Cooper’s sudden absence from the football year is harder to absorb because since he first burst onto the public consciousness in the summer of 2002, the guy has been like clockwork. His gifts as a footballer may be the stuff of delicate touches and off-the-cuff improvisation but he also seemed to have the durability of a Kenyan distance runner. He just didn’t break down, he looked the same and played the same. You could see the toll beginning to take to players around Cooper as the decade went on but he was still the flame haired kid with irrepressible energy.

The timing of the injury means that Cooper's most recent appearance in a Kerry jersey was in the All-Ireland semi-final against Dublin last summer, a sensational game in which Cooper gave a master class in football aesthetics through the first half. The fabulousness of the match was of little consolation to Kerry, where they don't go in for magnificent defeat too much. But to the hundreds of thousands of people watching around the country, the match offered a portrayal of Kerry as they are seldom seen. For once, they weren't the strongest team justifying their tag as favourites but were, instead, regarded as a great if declining side taking on the emerging power in the game. The colours were classic but the mood was new. The attitude and honesty and, most of all, the spirit with which they played that game illustrated why Gaelic football has been their mode of expression for most of the century just as much as any of their garlanded winning years. There was some disgruntlement at the attention Cooper had received from the Dublin defence but not a peep from the Kerry camp.

Chief intrigues
They keep their mouths shut when they lose. But the match signalled that Kerry had not gone away. And all winter, the prospect of how Kerry and Cooper would respond to what was a brilliant All-Ireland season by the Dubs had, until last weekend, been one of the chief intrigues of the championship.

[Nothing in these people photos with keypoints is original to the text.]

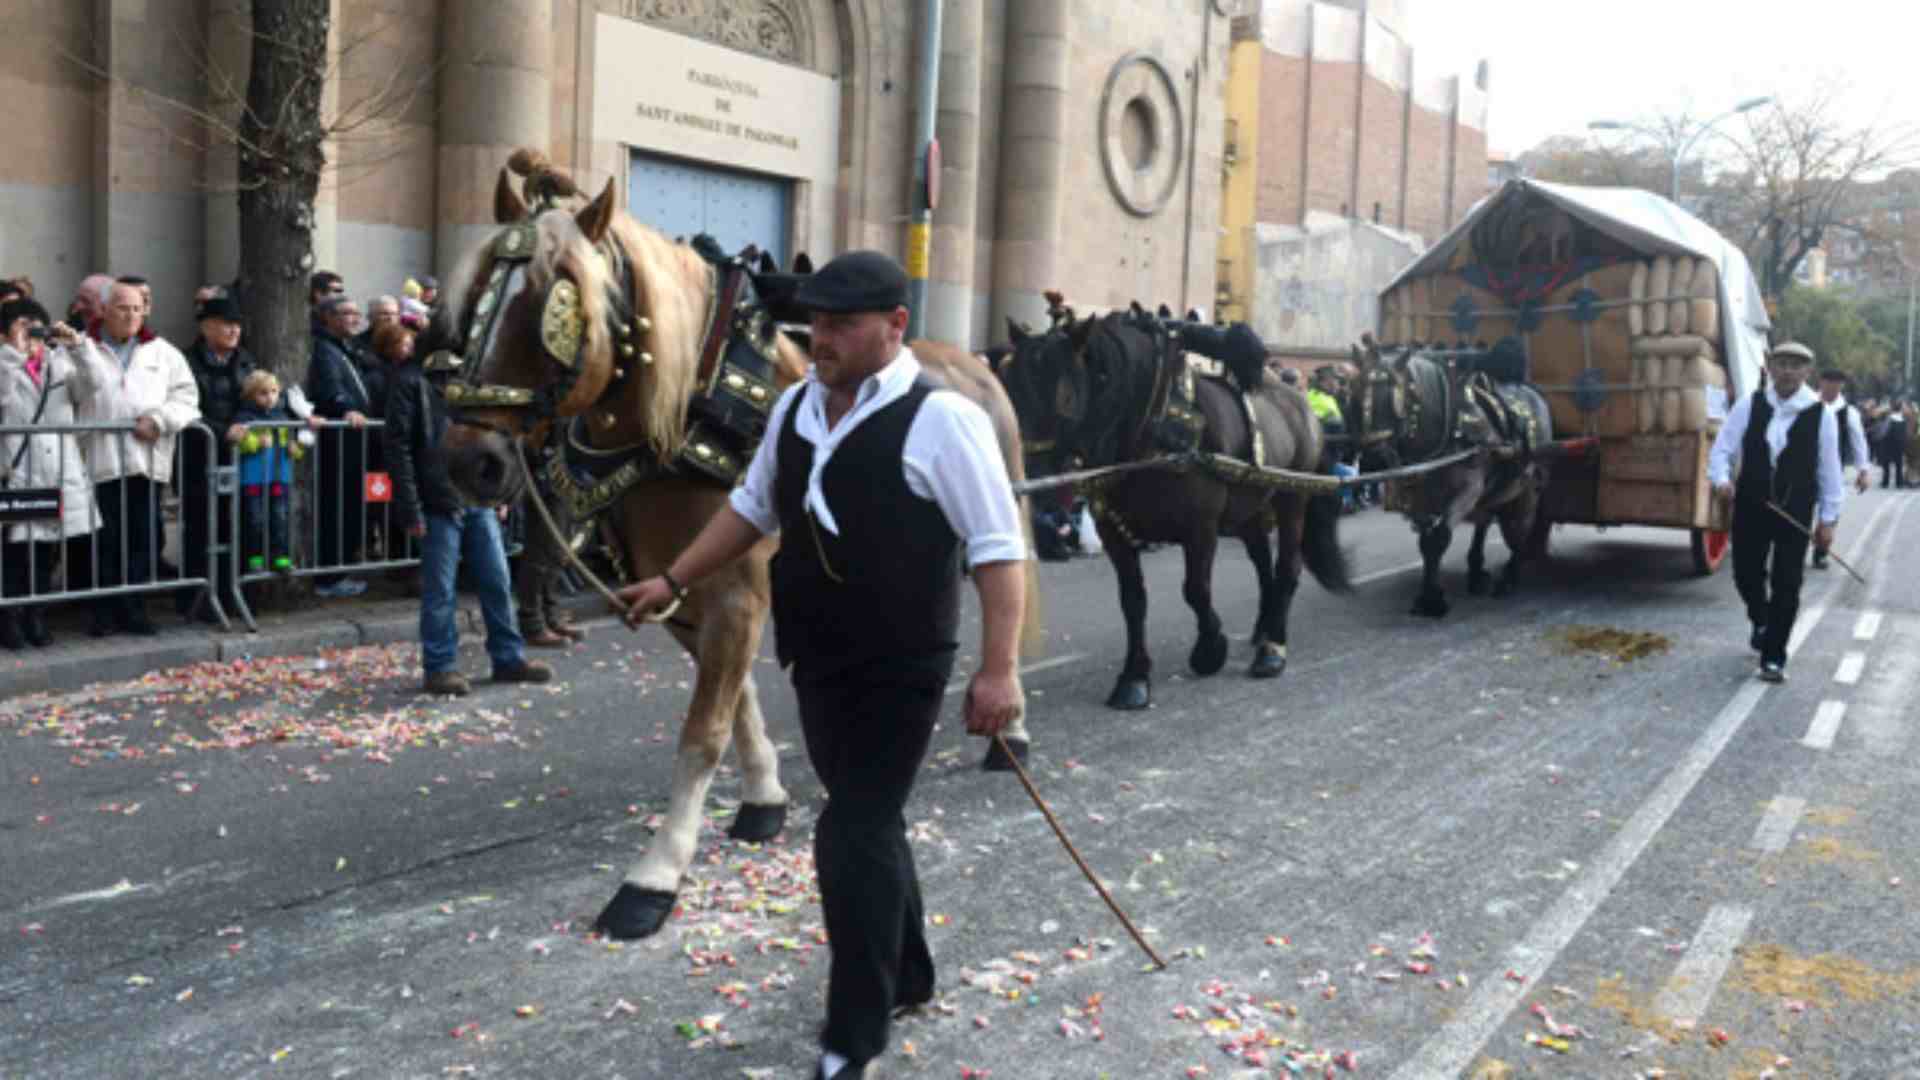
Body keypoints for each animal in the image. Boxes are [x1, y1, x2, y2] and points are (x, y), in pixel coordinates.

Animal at [998, 303, 1359, 707]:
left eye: (1065, 397)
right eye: (1009, 388)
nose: (1028, 478)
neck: (1152, 429)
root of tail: (1301, 405)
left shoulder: (1200, 527)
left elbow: (1196, 590)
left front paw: (1210, 649)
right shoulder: (1114, 532)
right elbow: (1133, 601)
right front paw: (1134, 677)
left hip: (1292, 498)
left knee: (1287, 568)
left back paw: (1273, 648)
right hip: (1248, 510)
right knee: (1262, 564)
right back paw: (1262, 630)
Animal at [1344, 336, 1551, 614]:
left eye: (1394, 399)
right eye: (1354, 394)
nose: (1373, 460)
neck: (1454, 427)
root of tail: (1531, 391)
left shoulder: (1468, 490)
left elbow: (1440, 538)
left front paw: (1432, 599)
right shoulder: (1419, 498)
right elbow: (1426, 543)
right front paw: (1429, 593)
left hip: (1528, 486)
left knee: (1520, 528)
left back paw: (1509, 575)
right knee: (1486, 520)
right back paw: (1476, 571)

And now the Gaelic football season has been robbed of that and of a player whose gifts are so luminous and rare that he managed to float above the high walls of county loyalty. Cooper has been doing what he does for so long and so brilliantly that he even the most die-hard fans from other counties bow to the pleasure of seeing him play. The dismay is general. Before a ball has been kicked, there is a sense that this year’s championship cannot be as good as last year’s was because Cooper is not playing in it.

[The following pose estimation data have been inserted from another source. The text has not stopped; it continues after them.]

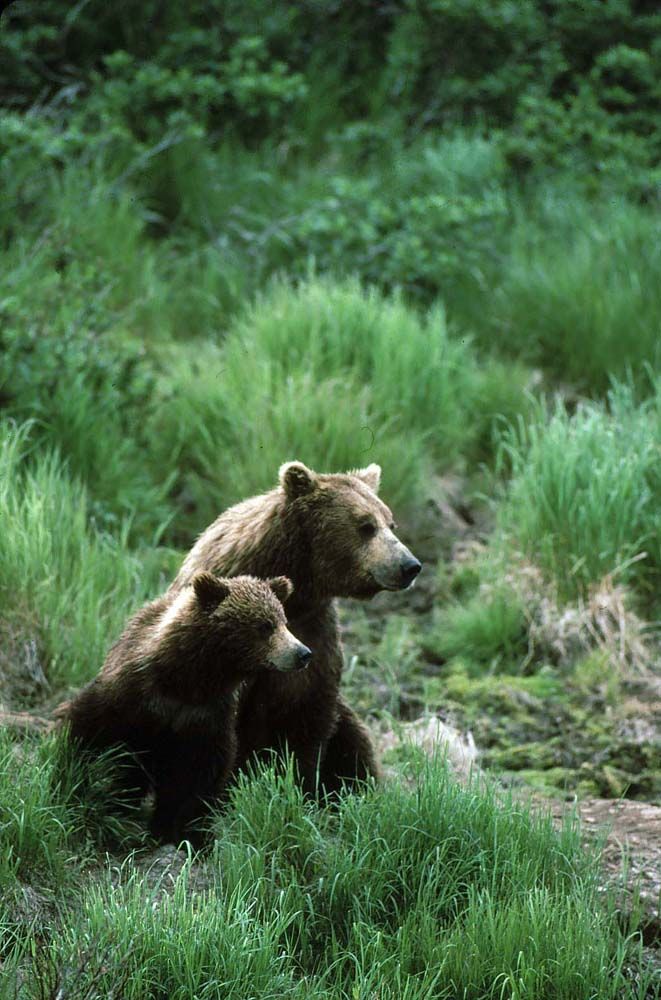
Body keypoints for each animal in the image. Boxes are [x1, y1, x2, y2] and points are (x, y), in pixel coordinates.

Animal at [56, 572, 310, 844]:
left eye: (284, 621)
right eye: (265, 625)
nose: (303, 653)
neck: (188, 682)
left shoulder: (205, 717)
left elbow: (200, 776)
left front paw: (180, 829)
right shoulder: (130, 695)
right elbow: (87, 729)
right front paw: (72, 781)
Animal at [169, 461, 421, 796]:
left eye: (391, 524)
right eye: (366, 525)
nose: (410, 566)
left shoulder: (313, 631)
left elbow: (305, 718)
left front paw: (300, 786)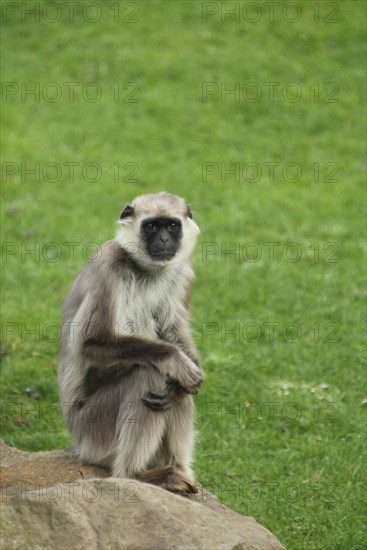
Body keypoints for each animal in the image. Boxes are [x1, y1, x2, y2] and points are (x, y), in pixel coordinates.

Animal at [59, 192, 206, 494]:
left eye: (171, 226)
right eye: (151, 226)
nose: (164, 239)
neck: (146, 270)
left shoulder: (182, 272)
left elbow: (173, 330)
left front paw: (183, 377)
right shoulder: (109, 265)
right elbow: (90, 343)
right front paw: (175, 361)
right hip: (92, 430)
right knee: (146, 372)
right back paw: (134, 475)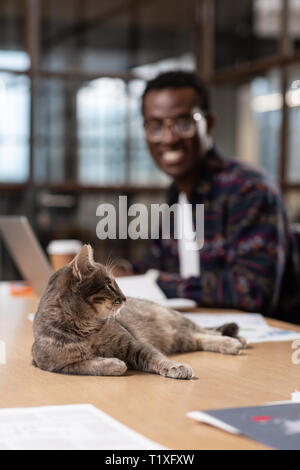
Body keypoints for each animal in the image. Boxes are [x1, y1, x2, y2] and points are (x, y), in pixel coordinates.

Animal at [31, 244, 247, 380]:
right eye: (109, 284)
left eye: (115, 282)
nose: (125, 297)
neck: (87, 329)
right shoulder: (58, 365)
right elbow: (91, 364)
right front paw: (115, 364)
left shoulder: (134, 345)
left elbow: (157, 358)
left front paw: (175, 367)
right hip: (180, 339)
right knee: (199, 338)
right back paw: (233, 341)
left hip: (176, 323)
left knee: (205, 331)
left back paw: (235, 341)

So what now? Kerry, rightly or wrongly, have been largely dismissed in the minds of many as potential All-Ireland champions. Kerry are, of course, diminished without Cooper but the idea that they don’t count is foolish and one they will enjoy trying to disprove. It has been a long time since they have been in that position. The lack of expectation may be liberating for the younger players trying to feel their way into what is a legacy as well as a team. Eamon Fitzmaurice has time to devise a different strategy for the season and is the right man for what is a minor crisis: calm, hyper-detailed and unafraid to try new things.

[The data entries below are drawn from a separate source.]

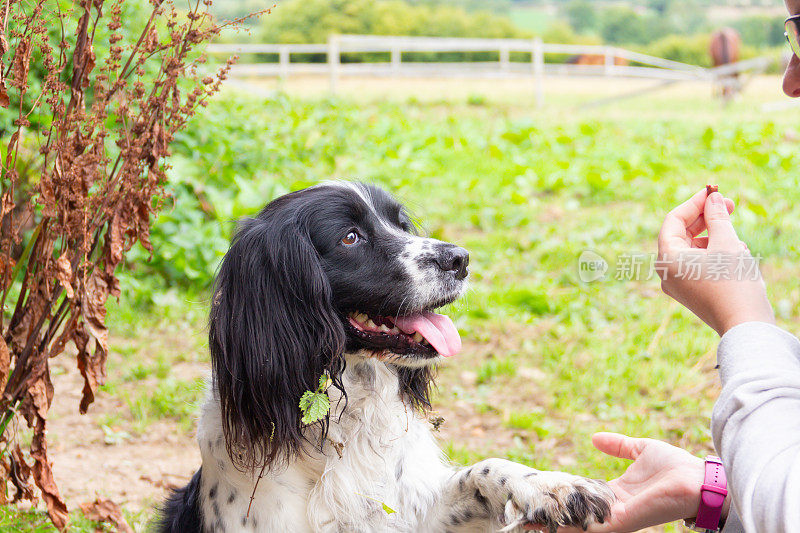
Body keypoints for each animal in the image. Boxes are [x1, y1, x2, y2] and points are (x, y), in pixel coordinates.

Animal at [159, 181, 616, 528]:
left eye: (400, 224)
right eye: (350, 237)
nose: (460, 259)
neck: (342, 419)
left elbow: (483, 469)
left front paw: (551, 486)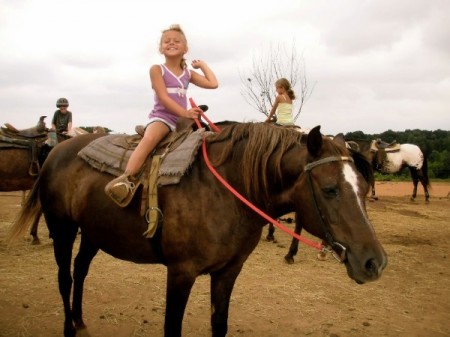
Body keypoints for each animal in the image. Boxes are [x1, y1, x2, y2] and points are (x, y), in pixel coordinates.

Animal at [7, 122, 386, 336]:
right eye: (330, 190)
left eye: (363, 187)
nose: (375, 262)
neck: (227, 189)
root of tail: (56, 150)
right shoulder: (181, 273)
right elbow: (171, 327)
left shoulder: (228, 272)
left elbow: (220, 324)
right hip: (63, 229)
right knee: (65, 278)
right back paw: (68, 327)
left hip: (94, 233)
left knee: (81, 270)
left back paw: (81, 321)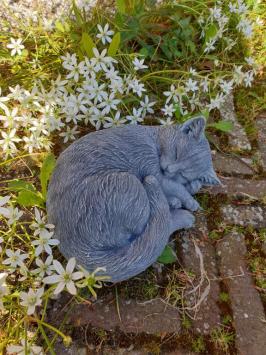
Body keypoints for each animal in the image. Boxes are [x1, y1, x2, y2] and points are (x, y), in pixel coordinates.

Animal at [47, 117, 220, 284]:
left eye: (184, 173)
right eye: (177, 153)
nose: (169, 169)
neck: (153, 139)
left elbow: (181, 186)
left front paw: (191, 187)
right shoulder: (155, 172)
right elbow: (176, 187)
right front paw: (189, 200)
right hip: (131, 182)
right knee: (157, 228)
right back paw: (183, 215)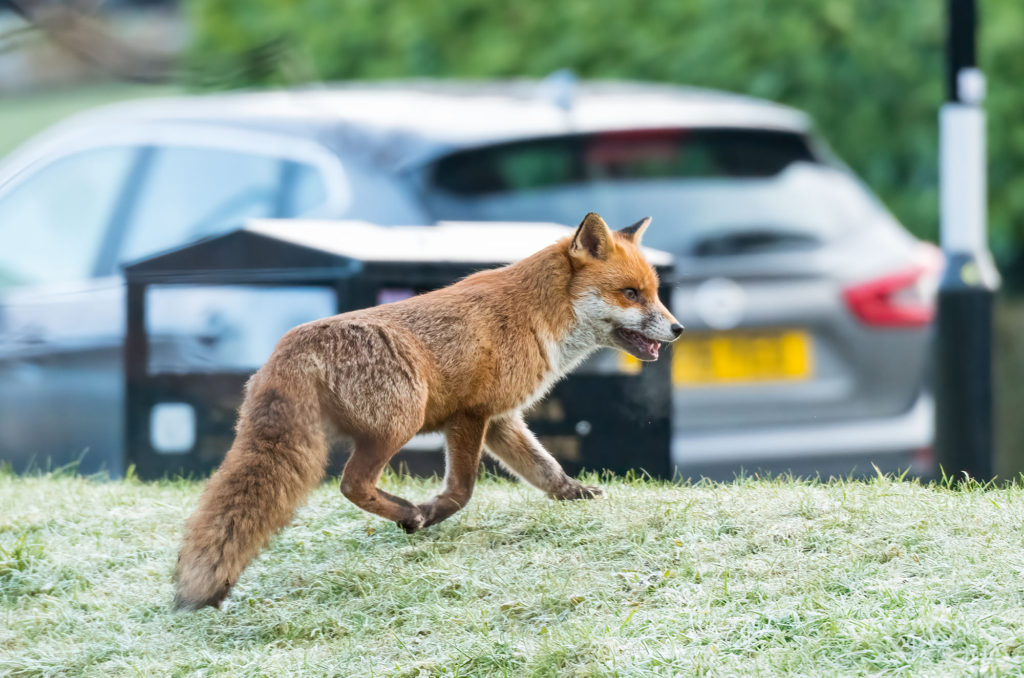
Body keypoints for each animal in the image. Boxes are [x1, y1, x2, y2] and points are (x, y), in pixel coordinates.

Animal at [175, 213, 684, 610]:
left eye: (655, 293)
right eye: (631, 293)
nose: (679, 329)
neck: (536, 316)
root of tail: (288, 347)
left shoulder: (501, 420)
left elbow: (545, 468)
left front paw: (573, 493)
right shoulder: (470, 415)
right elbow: (462, 490)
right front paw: (433, 512)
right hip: (401, 420)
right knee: (351, 484)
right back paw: (408, 514)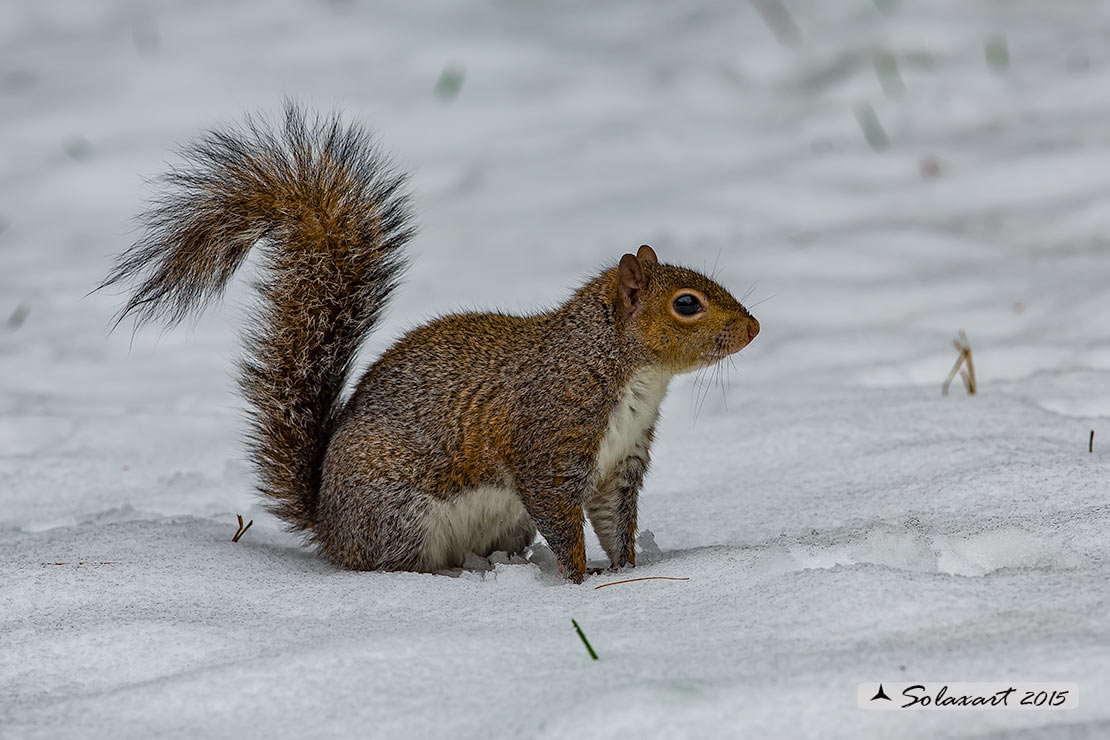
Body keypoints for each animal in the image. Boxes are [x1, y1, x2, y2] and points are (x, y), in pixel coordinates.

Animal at [102, 102, 754, 585]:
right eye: (686, 304)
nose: (754, 330)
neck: (623, 367)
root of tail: (328, 523)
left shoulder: (620, 463)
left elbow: (615, 520)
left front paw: (626, 570)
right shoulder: (551, 438)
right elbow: (560, 514)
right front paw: (579, 579)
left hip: (500, 524)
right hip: (400, 515)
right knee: (389, 564)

When word of Cooper’s injury broke, thoughts immediately drifted to the west coast of America, where Kobe Bryant of the Los Angeles Lakers is undergoing a similarly demoralising sequence of injuries. Last April, while in the form of his life, Bryant suffered an Achilles tear and worked like a demon to return to team training seven months later. After playing just seven games, he fractured his knee in a separate injury last December. Afterwards, he sent out a twitter message: BrokenNotBeaten. He hasn’t played since and is working towards a return, day by day.

And unless Cooper’s team-mates can concoct their season-of-seasons this year, his return will mark five years without an All-Ireland title going to Kerry. His best work is far from done.